YouTube has been accused of being either incompetent or irresponsible in its handling of a video promoting a British far-right organisation.
The clip features a speech given by the banned Neo-Nazi group, National Action.
The chair of the Home Affairs Committee, Yvette Cooper MP, said YouTube had repeatedly promised to block it, only for it to reappear on the platform.
YouTube's owner, Google, said it was tackling the problem.
"We do not want National Action content on YouTube and while we recognise our systems haven't worked 100% in this instance we're getting faster at removing violent extremist content by investing in machine learning technology and by hiring more people," said a spokesman.
"We apologise for this failing and are committed to playing our part and being part of the solution."
YouTube, Facebook and Twitter appeared before the Home Affairs Select Committee in December, when all three were accused of failing to censor National Action propaganda among other illegal hate speech material.
In a letter to the company, Ms Cooper wrote that she had flagged a video filmed in 2016 at a National Action demonstration in Darlington "at least seven times" with YouTube over the past year.
She said she had shown the footage to YouTube's chief executive Susan Wojcicki herself, as well as alerting European public affairs chief Peter Barron and general counsel Kent Walker to the problem.

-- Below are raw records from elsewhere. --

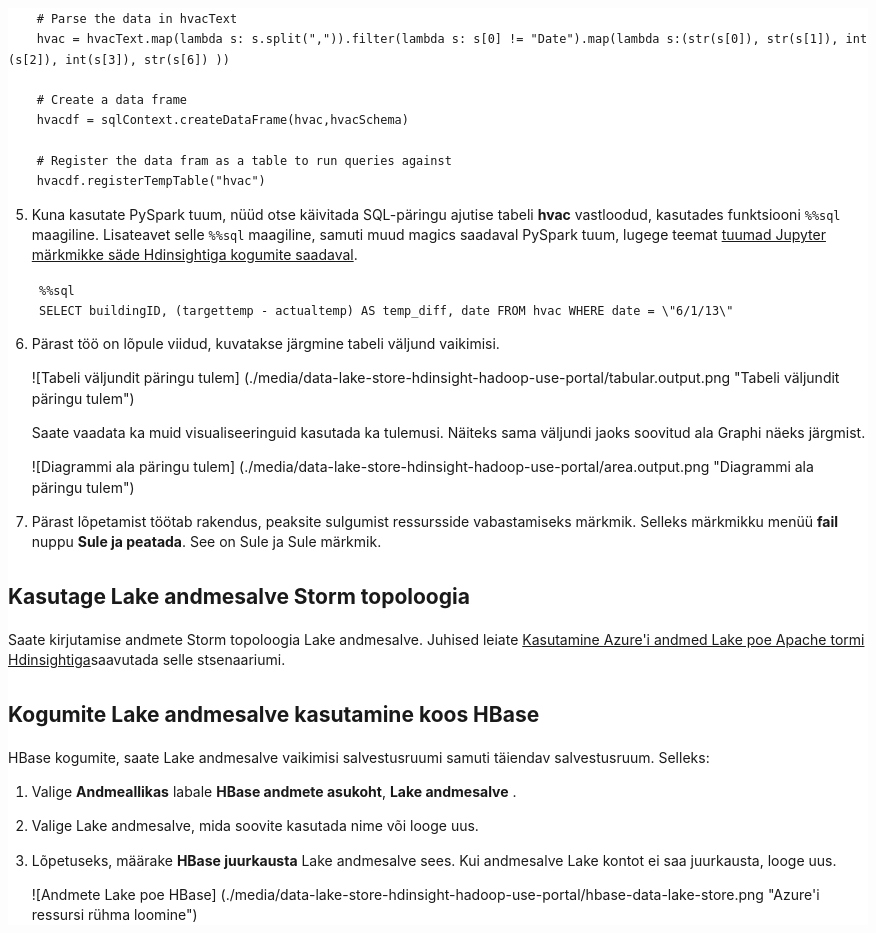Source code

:         # Parse the data in hvacText
        hvac = hvacText.map(lambda s: s.split(",")).filter(lambda s: s[0] != "Date").map(lambda s:(str(s[0]), str(s[1]), int(s[2]), int(s[3]), str(s[6]) ))
        
        # Create a data frame
        hvacdf = sqlContext.createDataFrame(hvac,hvacSchema)
        
        # Register the data fram as a table to run queries against
        hvacdf.registerTempTable("hvac")

5. Kuna kasutate PySpark tuum, nüüd otse käivitada SQL-päringu ajutise tabeli **hvac** vastloodud, kasutades funktsiooni `%%sql` maagiline. Lisateavet selle `%%sql` maagiline, samuti muud magics saadaval PySpark tuum, lugege teemat [tuumad Jupyter märkmikke säde Hdinsightiga kogumite saadaval](hdinsight-apache-spark-jupyter-notebook-kernels.md#why-should-i-use-the-new-kernels).
        
        %%sql
        SELECT buildingID, (targettemp - actualtemp) AS temp_diff, date FROM hvac WHERE date = \"6/1/13\"

5. Pärast töö on lõpule viidud, kuvatakse järgmine tabeli väljund vaikimisi.

    ![Tabeli väljundit päringu tulem] (./media/data-lake-store-hdinsight-hadoop-use-portal/tabular.output.png "Tabeli väljundit päringu tulem")

    Saate vaadata ka muid visualiseeringuid kasutada ka tulemusi. Näiteks sama väljundi jaoks soovitud ala Graphi näeks järgmist.

    ![Diagrammi ala päringu tulem] (./media/data-lake-store-hdinsight-hadoop-use-portal/area.output.png "Diagrammi ala päringu tulem")


6. Pärast lõpetamist töötab rakendus, peaksite sulgumist ressursside vabastamiseks märkmik. Selleks märkmikku menüü **fail** nuppu **Sule ja peatada**. See on Sule ja Sule märkmik.

## <a name="use-data-lake-store-in-a-storm-topology"></a>Kasutage Lake andmesalve Storm topoloogia

Saate kirjutamise andmete Storm topoloogia Lake andmesalve. Juhised leiate [Kasutamine Azure'i andmed Lake poe Apache tormi Hdinsightiga](../hdinsight/hdinsight-storm-write-data-lake-store.md)saavutada selle stsenaariumi.

## <a name="use-data-lake-store-with-hbase-clusters"></a>Kogumite Lake andmesalve kasutamine koos HBase

HBase kogumite, saate Lake andmesalve vaikimisi salvestusruumi samuti täiendav salvestusruum. Selleks:

1.  Valige **Andmeallikas** labale **HBase andmete asukoht**, **Lake andmesalve** .
2.  Valige Lake andmesalve, mida soovite kasutada nime või looge uus.
3.  Lõpetuseks, määrake **HBase juurkausta** Lake andmesalve sees. Kui andmesalve Lake kontot ei saa juurkausta, looge uus.

    ![Andmete Lake poe HBase] (./media/data-lake-store-hdinsight-hadoop-use-portal/hbase-data-lake-store.png "Azure'i ressursi rühma loomine")


[makecert]: https://msdn.microsoft.com/library/windows/desktop/ff548309(v=vs.85).aspx
[pvk2pfx]: https://msdn.microsoft.com/library/windows/desktop/ff550672(v=vs.85).aspx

Despite individual instances of the clip being blocked as a result, Ms Cooper said at the time of writing that she was still able to find copies of it on four separate channels.
Moreover, she wrote, the "up next" section of three of the clips contained another white supremacist video, which was automatically played to the viewer.
"YouTube's continued failure to deal with the same illegal extremist video is a complete disgrace - and shows the shocking lack of effort they have put into the most basic of their social and legal responsibilities," Ms Cooper later said.
"If this was a copyright issue they would take it down immediately and automatically, and would invest in the technology to sort it out.
"We have raised this repeatedly at the most senior level so their executives cannot pretend not to know how serious this is.
"If they are too arrogant to act on illegal material when they are warned repeatedly, it's time to bring in a system of strong fines as the committee recommended last year."
The latest four examples presented by Ms Cooper have now been blocked.
The BBC was able to find a separate video with similar content that had been online since January, which has since been removed as well.
"I managed to see it just before it was taken down and while we don't think it was 100% identical, we're pretty sure it was the same voiceover with different images," said George Perry, a press officer to the select committee.
The letter comes a week after the European Commission recommended that YouTube and other social networks be required to remove terrorist content within an hour of it being posted onto their sites.
YouTube has previously said its systems can detect nearly 70% of violent extremist content within eight hours of upload, and nearly 50% within two hours.